» **CONSEGNA**
Trascrivi parola per parola l'elenco qui sotto, dall'inizio fino alla riga che contiene "הגריל נותר הבחירה הראשונה של רבים – חובבי", inclusa.

[Dati raccolti]
_ _ _ _ _

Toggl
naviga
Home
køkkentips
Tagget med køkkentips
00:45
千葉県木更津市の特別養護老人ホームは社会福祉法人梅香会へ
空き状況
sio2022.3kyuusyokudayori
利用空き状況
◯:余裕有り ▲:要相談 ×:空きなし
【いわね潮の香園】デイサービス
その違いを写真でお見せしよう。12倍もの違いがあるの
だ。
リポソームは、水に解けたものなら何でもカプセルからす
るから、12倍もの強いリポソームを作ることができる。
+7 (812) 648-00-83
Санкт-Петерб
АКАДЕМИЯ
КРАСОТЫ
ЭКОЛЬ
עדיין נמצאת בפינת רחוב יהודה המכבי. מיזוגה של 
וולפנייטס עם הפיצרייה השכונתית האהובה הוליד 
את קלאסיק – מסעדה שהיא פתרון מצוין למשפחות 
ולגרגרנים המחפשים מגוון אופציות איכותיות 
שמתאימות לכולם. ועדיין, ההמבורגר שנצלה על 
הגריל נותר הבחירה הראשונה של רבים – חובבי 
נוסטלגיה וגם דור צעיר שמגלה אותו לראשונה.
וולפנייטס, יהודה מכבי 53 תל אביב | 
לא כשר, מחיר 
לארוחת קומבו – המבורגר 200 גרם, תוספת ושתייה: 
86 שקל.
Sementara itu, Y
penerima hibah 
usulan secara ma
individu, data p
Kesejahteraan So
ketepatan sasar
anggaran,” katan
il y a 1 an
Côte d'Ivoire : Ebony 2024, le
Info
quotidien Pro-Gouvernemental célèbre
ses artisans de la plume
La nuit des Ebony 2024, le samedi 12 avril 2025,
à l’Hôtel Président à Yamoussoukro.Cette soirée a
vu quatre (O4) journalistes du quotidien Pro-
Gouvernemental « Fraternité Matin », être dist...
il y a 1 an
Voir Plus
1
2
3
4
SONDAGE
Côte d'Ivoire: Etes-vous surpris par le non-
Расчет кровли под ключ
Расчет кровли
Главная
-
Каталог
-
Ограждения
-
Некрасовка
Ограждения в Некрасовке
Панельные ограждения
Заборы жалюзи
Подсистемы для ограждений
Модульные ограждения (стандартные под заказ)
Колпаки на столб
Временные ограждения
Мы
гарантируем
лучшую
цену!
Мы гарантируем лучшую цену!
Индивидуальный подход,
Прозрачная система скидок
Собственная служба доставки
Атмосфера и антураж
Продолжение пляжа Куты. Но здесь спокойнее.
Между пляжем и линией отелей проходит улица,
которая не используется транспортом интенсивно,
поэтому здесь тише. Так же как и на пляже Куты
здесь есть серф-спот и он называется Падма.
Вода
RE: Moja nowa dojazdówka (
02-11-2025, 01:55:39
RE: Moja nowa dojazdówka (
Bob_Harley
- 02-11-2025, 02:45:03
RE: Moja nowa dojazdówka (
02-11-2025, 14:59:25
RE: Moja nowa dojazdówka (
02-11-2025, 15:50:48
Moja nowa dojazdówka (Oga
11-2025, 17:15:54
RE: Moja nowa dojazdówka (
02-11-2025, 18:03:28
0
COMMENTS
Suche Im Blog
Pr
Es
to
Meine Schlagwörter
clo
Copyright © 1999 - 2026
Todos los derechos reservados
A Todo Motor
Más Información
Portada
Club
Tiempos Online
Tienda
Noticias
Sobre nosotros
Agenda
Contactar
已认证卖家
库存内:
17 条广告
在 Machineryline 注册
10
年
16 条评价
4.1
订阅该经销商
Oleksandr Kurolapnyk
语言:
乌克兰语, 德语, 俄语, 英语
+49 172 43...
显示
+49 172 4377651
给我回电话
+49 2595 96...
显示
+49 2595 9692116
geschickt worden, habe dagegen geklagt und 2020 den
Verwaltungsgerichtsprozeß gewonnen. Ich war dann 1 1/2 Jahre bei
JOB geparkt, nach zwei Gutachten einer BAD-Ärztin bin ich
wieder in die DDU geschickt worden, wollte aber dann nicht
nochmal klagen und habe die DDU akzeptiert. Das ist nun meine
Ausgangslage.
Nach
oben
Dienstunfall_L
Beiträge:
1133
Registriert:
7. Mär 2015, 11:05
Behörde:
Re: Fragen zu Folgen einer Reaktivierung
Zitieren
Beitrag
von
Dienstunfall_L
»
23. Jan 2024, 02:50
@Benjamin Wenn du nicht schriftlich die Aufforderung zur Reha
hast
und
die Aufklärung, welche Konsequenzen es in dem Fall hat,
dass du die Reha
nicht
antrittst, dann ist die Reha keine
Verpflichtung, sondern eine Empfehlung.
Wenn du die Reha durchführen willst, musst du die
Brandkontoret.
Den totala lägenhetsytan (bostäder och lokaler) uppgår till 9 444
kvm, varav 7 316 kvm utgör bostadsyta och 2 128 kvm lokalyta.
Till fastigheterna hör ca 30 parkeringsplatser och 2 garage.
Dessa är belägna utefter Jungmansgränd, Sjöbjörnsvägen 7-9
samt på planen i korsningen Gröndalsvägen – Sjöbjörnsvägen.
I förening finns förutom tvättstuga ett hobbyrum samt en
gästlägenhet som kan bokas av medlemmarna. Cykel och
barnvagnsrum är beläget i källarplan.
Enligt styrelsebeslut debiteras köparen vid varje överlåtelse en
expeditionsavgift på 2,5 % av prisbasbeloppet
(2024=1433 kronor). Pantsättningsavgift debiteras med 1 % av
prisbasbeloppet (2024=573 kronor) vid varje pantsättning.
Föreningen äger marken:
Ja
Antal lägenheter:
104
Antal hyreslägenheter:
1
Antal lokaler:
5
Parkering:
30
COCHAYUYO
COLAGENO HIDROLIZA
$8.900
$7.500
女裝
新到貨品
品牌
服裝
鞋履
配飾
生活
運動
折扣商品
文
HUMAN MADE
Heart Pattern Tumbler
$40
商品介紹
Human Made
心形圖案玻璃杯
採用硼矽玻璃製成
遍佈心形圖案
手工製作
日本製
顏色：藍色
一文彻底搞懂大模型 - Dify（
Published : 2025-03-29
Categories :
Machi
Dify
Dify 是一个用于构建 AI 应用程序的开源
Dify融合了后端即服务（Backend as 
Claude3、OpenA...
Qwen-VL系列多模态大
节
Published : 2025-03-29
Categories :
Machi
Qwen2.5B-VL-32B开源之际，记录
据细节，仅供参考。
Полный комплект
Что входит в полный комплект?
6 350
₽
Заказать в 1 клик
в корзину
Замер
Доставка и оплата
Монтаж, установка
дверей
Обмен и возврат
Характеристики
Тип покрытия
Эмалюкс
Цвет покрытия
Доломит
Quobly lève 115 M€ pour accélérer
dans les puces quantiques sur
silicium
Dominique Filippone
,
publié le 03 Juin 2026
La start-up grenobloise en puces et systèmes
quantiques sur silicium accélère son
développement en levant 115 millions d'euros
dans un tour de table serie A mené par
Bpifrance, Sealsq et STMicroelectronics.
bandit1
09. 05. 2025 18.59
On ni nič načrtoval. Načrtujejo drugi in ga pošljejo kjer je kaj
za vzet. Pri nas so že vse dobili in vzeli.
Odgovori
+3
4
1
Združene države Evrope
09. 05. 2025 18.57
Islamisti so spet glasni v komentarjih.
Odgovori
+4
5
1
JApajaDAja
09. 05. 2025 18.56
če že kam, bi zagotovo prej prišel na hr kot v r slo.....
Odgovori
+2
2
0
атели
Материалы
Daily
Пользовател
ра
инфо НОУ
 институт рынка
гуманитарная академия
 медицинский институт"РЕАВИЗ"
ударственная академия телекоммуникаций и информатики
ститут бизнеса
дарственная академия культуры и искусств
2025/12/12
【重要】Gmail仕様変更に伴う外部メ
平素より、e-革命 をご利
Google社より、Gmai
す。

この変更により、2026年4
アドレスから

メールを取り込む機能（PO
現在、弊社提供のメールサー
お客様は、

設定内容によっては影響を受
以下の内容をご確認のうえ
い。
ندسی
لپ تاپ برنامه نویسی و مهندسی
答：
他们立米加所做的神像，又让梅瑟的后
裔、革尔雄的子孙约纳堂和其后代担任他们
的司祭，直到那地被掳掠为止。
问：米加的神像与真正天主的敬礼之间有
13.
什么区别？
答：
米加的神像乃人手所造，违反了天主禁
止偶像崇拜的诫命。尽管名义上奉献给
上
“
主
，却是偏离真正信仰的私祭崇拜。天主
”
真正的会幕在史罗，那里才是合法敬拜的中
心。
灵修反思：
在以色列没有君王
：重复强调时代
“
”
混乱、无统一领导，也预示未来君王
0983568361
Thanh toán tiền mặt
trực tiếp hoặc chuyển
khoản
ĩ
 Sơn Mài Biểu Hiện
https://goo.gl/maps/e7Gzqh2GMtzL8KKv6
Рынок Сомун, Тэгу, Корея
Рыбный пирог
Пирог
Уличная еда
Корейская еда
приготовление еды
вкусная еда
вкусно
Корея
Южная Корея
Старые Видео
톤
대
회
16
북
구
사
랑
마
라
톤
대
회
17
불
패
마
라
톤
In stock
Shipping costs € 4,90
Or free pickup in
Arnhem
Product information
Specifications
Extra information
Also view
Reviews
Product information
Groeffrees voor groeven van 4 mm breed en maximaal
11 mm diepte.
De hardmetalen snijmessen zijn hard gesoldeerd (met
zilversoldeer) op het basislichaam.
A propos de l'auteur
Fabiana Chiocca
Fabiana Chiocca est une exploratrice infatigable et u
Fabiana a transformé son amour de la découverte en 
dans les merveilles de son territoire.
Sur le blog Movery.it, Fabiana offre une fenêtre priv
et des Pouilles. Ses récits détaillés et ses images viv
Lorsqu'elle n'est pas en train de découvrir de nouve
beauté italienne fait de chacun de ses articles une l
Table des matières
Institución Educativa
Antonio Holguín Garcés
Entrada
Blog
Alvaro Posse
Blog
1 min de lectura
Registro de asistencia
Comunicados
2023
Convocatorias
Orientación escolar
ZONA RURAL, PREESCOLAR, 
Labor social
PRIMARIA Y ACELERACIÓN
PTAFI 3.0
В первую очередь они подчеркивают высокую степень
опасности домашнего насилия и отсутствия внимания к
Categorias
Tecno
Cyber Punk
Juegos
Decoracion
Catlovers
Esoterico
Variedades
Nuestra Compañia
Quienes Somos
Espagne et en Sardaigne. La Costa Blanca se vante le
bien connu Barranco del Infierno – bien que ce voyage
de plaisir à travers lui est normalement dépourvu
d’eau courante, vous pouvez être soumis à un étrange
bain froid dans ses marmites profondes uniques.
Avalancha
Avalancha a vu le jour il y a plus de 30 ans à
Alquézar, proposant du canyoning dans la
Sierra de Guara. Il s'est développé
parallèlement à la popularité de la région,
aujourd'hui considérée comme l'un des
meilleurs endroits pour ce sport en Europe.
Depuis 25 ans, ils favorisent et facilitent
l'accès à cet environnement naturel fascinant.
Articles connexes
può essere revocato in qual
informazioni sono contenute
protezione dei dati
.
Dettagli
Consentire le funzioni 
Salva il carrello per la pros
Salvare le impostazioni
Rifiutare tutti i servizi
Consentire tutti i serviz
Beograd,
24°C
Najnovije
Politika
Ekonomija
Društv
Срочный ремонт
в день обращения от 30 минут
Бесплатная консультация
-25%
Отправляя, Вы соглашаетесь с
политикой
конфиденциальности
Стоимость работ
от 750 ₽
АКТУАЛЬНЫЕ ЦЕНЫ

_ _ _ _ _

» **SOLUZIONE**
Toggl
naviga
Home
køkkentips
Tagget med køkkentips
00:45
千葉県木更津市の特別養護老人ホームは社会福祉法人梅香会へ
空き状況
sio2022.3kyuusyokudayori
利用空き状況
◯:余裕有り ▲:要相談 ×:空きなし
【いわね潮の香園】デイサービス
その違いを写真でお見せしよう。12倍もの違いがあるの
だ。
リポソームは、水に解けたものなら何でもカプセルからす
るから、12倍もの強いリポソームを作ることができる。
+7 (812) 648-00-83
Санкт-Петерб
АКАДЕМИЯ
КРАСОТЫ
ЭКОЛЬ
עדיין נמצאת בפינת רחוב יהודה המכבי. מיזוגה של 
וולפנייטס עם הפיצרייה השכונתית האהובה הוליד 
את קלאסיק – מסעדה שהיא פתרון מצוין למשפחות 
ולגרגרנים המחפשים מגוון אופציות איכותיות 
שמתאימות לכולם. ועדיין, ההמבורגר שנצלה על 
הגריל נותר הבחירה הראשונה של רבים – חובבי 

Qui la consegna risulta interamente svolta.